Working data START

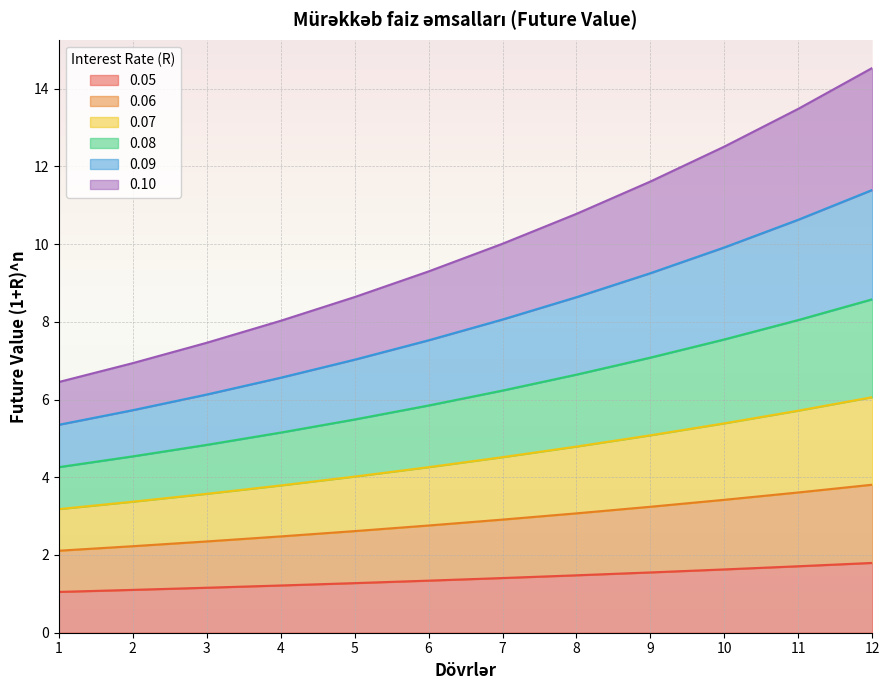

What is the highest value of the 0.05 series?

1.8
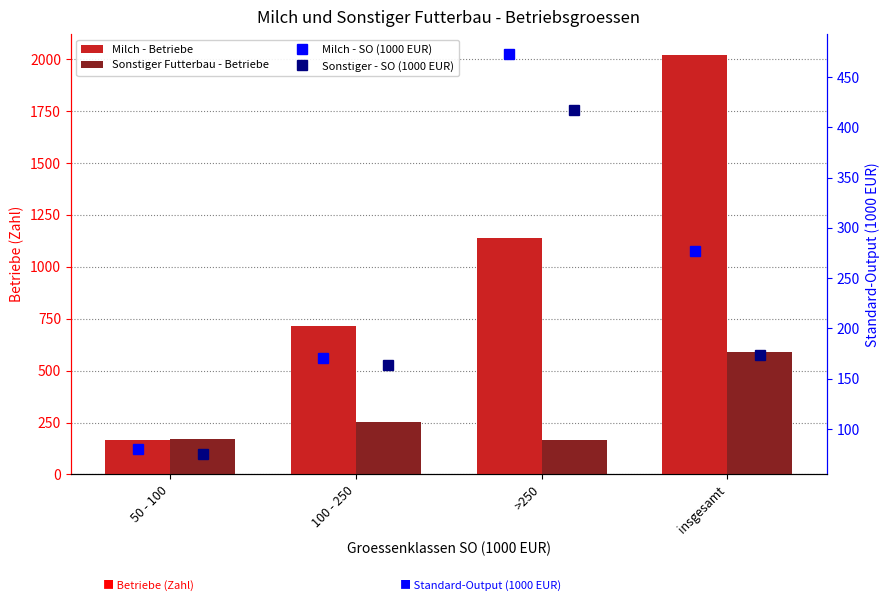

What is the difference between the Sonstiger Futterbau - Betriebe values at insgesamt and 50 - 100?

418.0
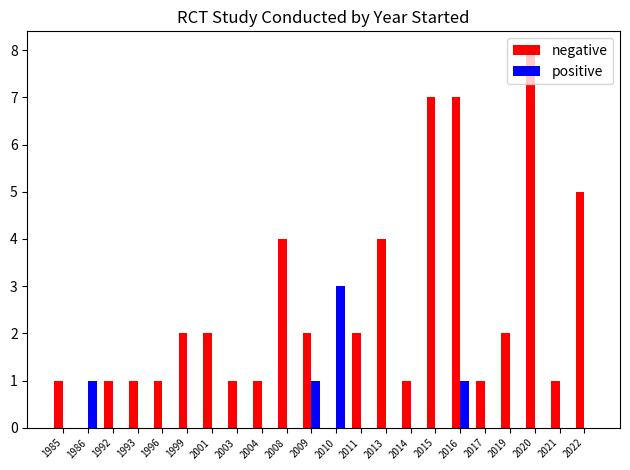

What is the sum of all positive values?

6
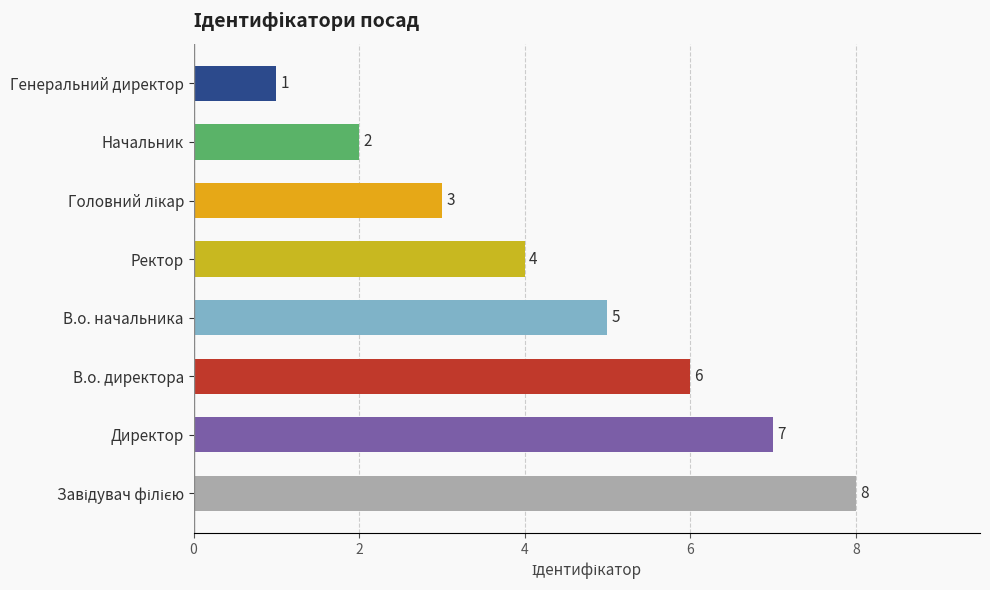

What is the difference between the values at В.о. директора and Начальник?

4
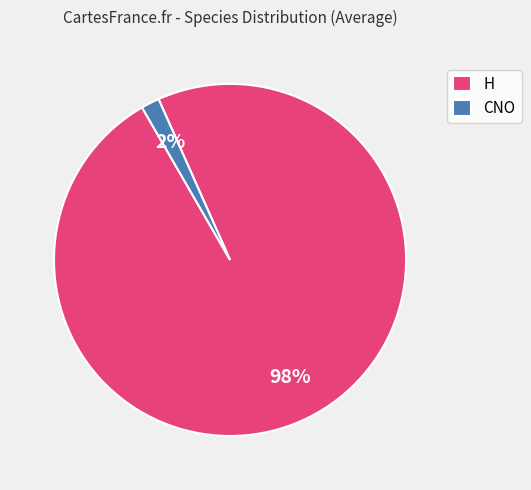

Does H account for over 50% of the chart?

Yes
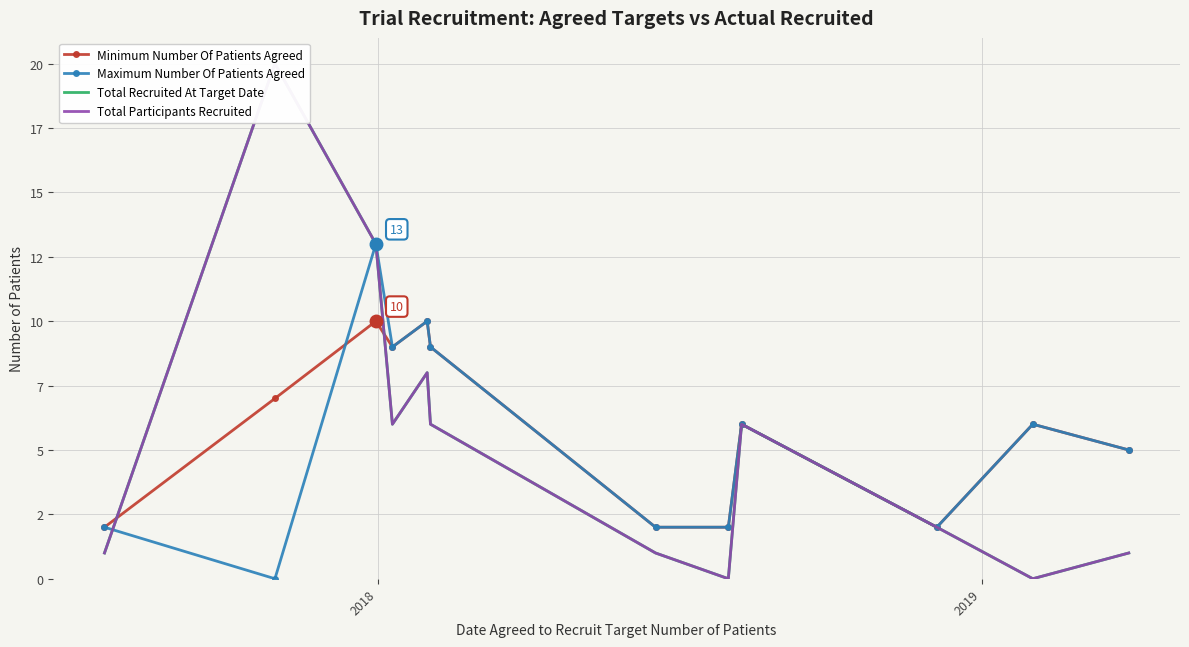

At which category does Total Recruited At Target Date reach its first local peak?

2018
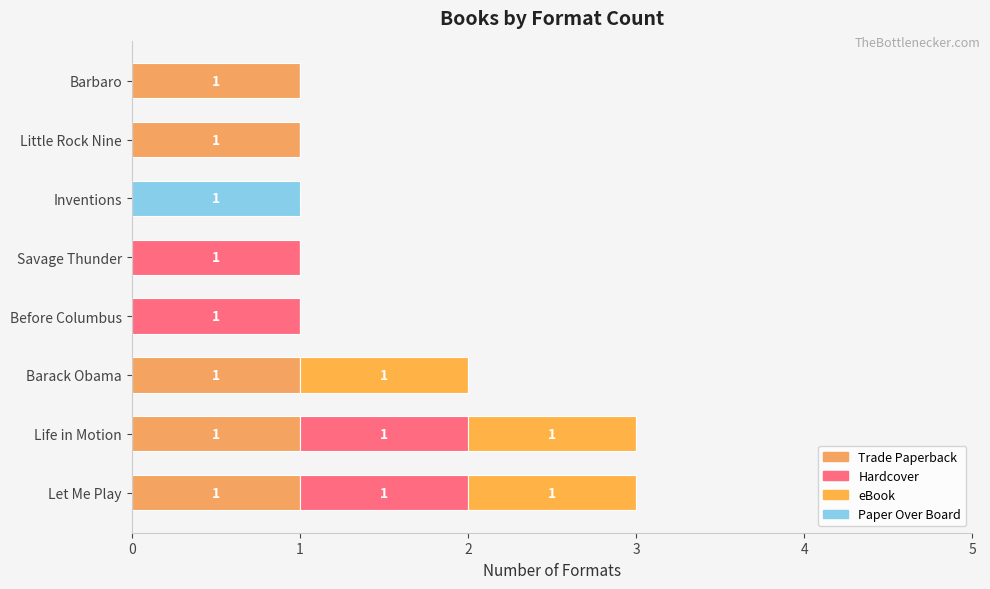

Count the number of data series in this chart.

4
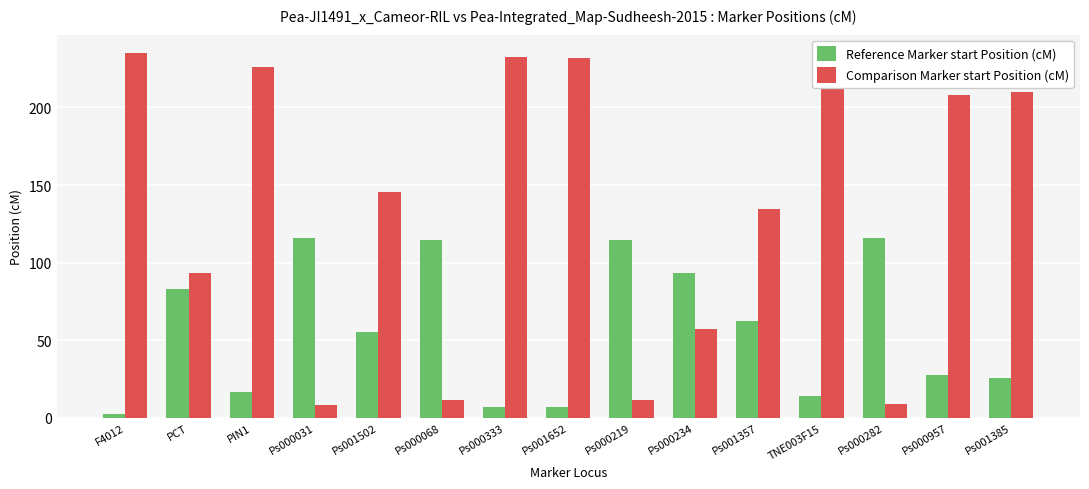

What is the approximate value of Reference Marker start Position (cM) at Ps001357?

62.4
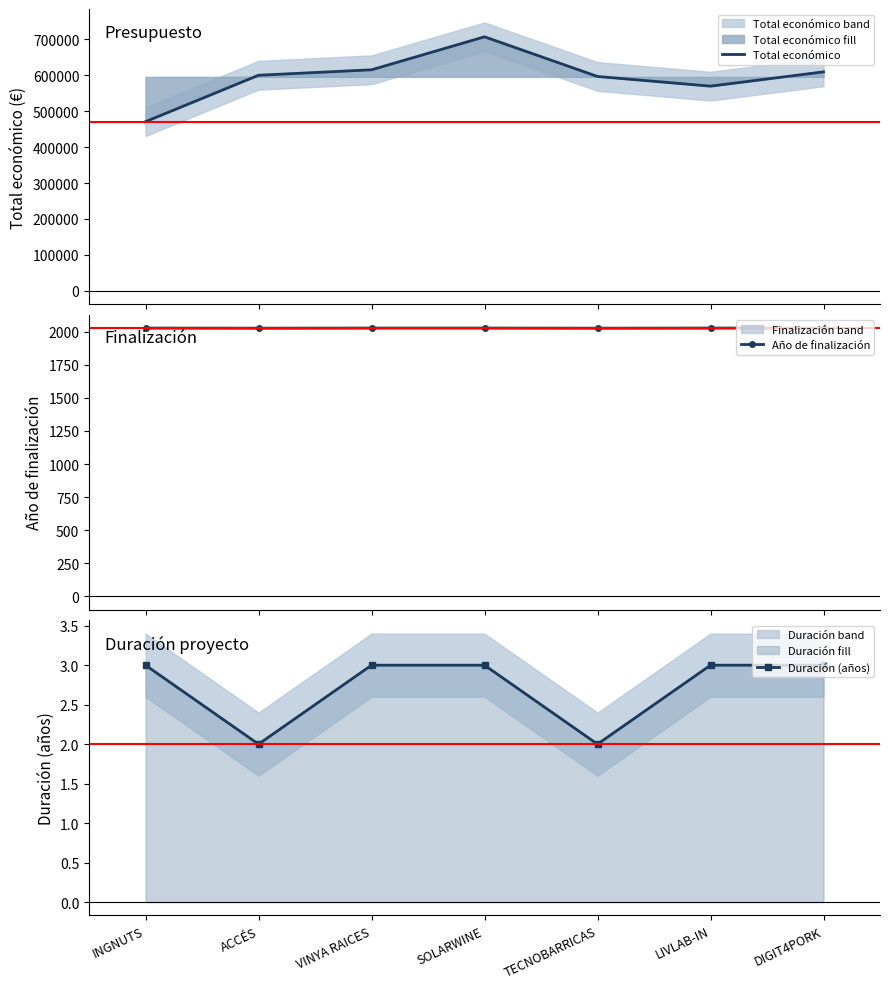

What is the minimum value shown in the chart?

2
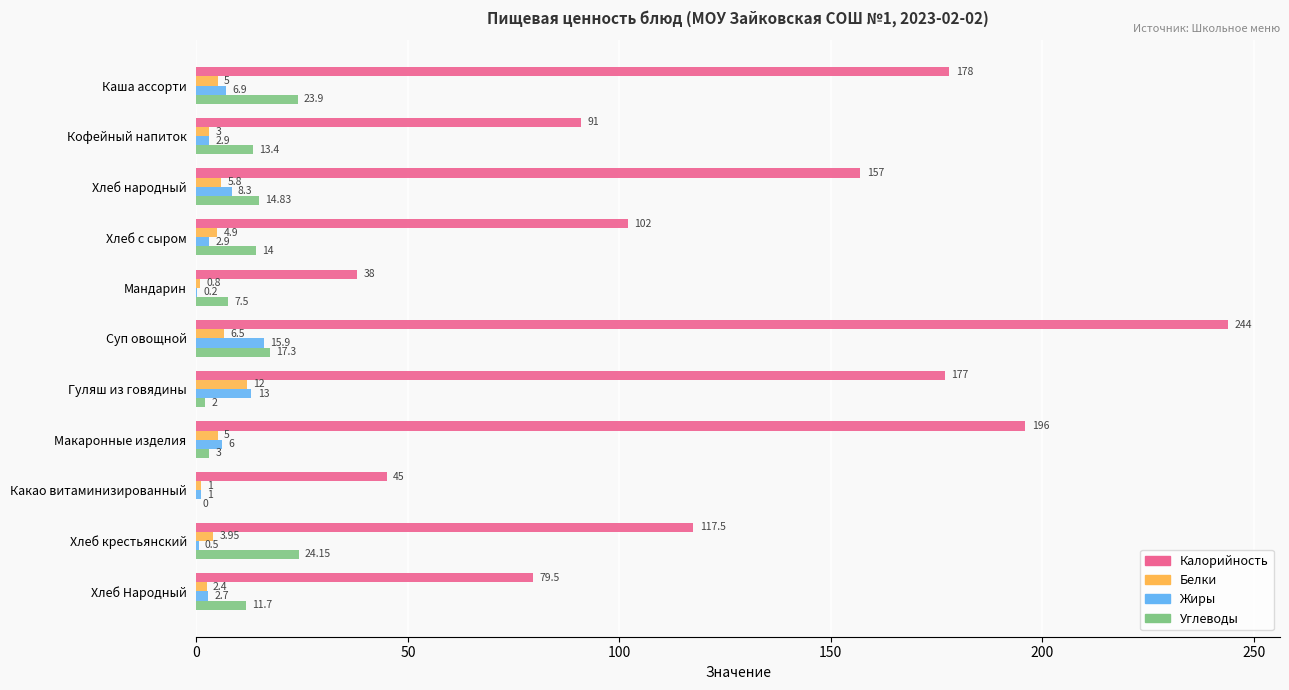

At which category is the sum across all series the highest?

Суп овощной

Working data END

Task objective. Copy all of the entries above word for word, but leave out the pictures.

Exercise result.
What is the highest value of the 0.05 series?

1.8

What is the difference between the Sonstiger Futterbau - Betriebe values at insgesamt and 50 - 100?

418.0

What is the sum of all positive values?

6

What is the difference between the values at В.о. директора and Начальник?

4

Does H account for over 50% of the chart?

Yes

At which category does Total Recruited At Target Date reach its first local peak?

2018

Count the number of data series in this chart.

4

What is the approximate value of Reference Marker start Position (cM) at Ps001357?

62.4

What is the minimum value shown in the chart?

2

At which category is the sum across all series the highest?

Суп овощной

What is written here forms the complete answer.